Sul fronte del debito, il 2026 beneficia di un milione di euro di risparmio interessi. L’eventuale ricorso a nuovo debito (circa 10,5 milioni) sarà valutato con prudenza, privilegiando entrate proprie e l’avanzo del rendiconto 2025. Nel 2026 si avvia a conclusione il prestito obbligazionario da 256,8 milioni insieme al derivato collegato.
Scendendo nel dettaglio delle diverse direzioni, l’assessora alle Attività produttive, commercio e manifestazioni, Alessia Rotta, ha raccontato le sfide future per le deleghe di sua competenza. «Con l’istituzione della nuova Direzione Commercio e Manifestazioni abbiamo scelto di usare al meglio gli strumenti oggi a disposizione del Comune, soprattutto in un momento in cui il commercio indipendente vive una fase complessa. La concentrazione delle risorse è stata indirizzata verso alcuni momenti chiave dell’anno. Penso agli appuntamenti tradizionali come Verona in Love e l’Epifania».

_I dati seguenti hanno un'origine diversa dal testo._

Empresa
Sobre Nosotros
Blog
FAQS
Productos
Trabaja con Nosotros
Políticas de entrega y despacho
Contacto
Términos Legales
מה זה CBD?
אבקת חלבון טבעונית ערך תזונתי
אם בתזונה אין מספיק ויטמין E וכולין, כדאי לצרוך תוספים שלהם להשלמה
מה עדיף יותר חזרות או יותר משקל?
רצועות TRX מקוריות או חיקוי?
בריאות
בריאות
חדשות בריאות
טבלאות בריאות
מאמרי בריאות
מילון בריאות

Continua Rotta: «La parte più consistente del budget riguarda proprio le manifestazioni diffuse, con un aumento significativo delle risorse dedicate a luminarie, Natale, Capodanno ed Epifania. Una quota aggiuntiva è destinata agli eventi del resto dell’anno, così da distribuire le opportunità in modo più equilibrato. Per il prossimo anno intendiamo consolidare questa strategia, facendo sempre più ricorso a forme di collaborazione pubblico-privato perché le manifestazioni funzionano solo se diventano un progetto condiviso».

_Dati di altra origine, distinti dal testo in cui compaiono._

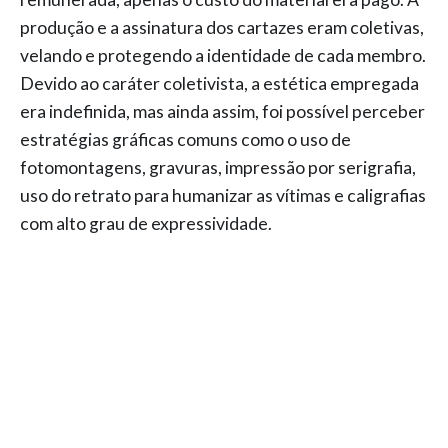
produção e a assinatura dos cartazes eram coletivas,
velando e protegendo a identidade de cada membro.
Devido ao caráter coletivista, a estética empregada
era indefinida, mas ainda assim, foi possível perceber
estratégias gráficas comuns como o uso de
fotomontagens, gravuras, impressão por serigrafia,
uso do retrato para humanizar as vítimas e caligrafias
com alto grau de expressividade.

L’intervento dell’assessora alla Cultura e al turismo, Marta Ugolini, si è incentrato sulla Casa di Giulietta: «Stiamo esplorando diverse strade per valorizzare – ha detto l’assessora Ugolini – in modo serio e completo l’area della Casa di Giulietta. C’è un tema di sicurezza, certo, ma soprattutto c’è un enorme potenziale culturale ancora inespresso. Parliamo di un luogo che ha molto da raccontare e che potrebbe generare ricadute positive per tutta la città, superando l’attuale modello dove l’esperienza si riduce spesso a merchandising di qualità discutibile. Le possibilità legate al racconto di Shakespeare, al teatro e allo spettacolo sono ampie e meritano un progetto vero».
Oltre al cortile: «L’obiettivo è portare più visitatori dentro la casa, dove si trovano i veri contenuti, e farlo in collaborazione con il teatro, che potrà raccontare la dimensione scenica e narrativa del mito di Romeo e Giulietta. È un passo importante per restituire qualità, dignità e valore culturale a uno dei luoghi simbolo di Verona» conclude Ugolini.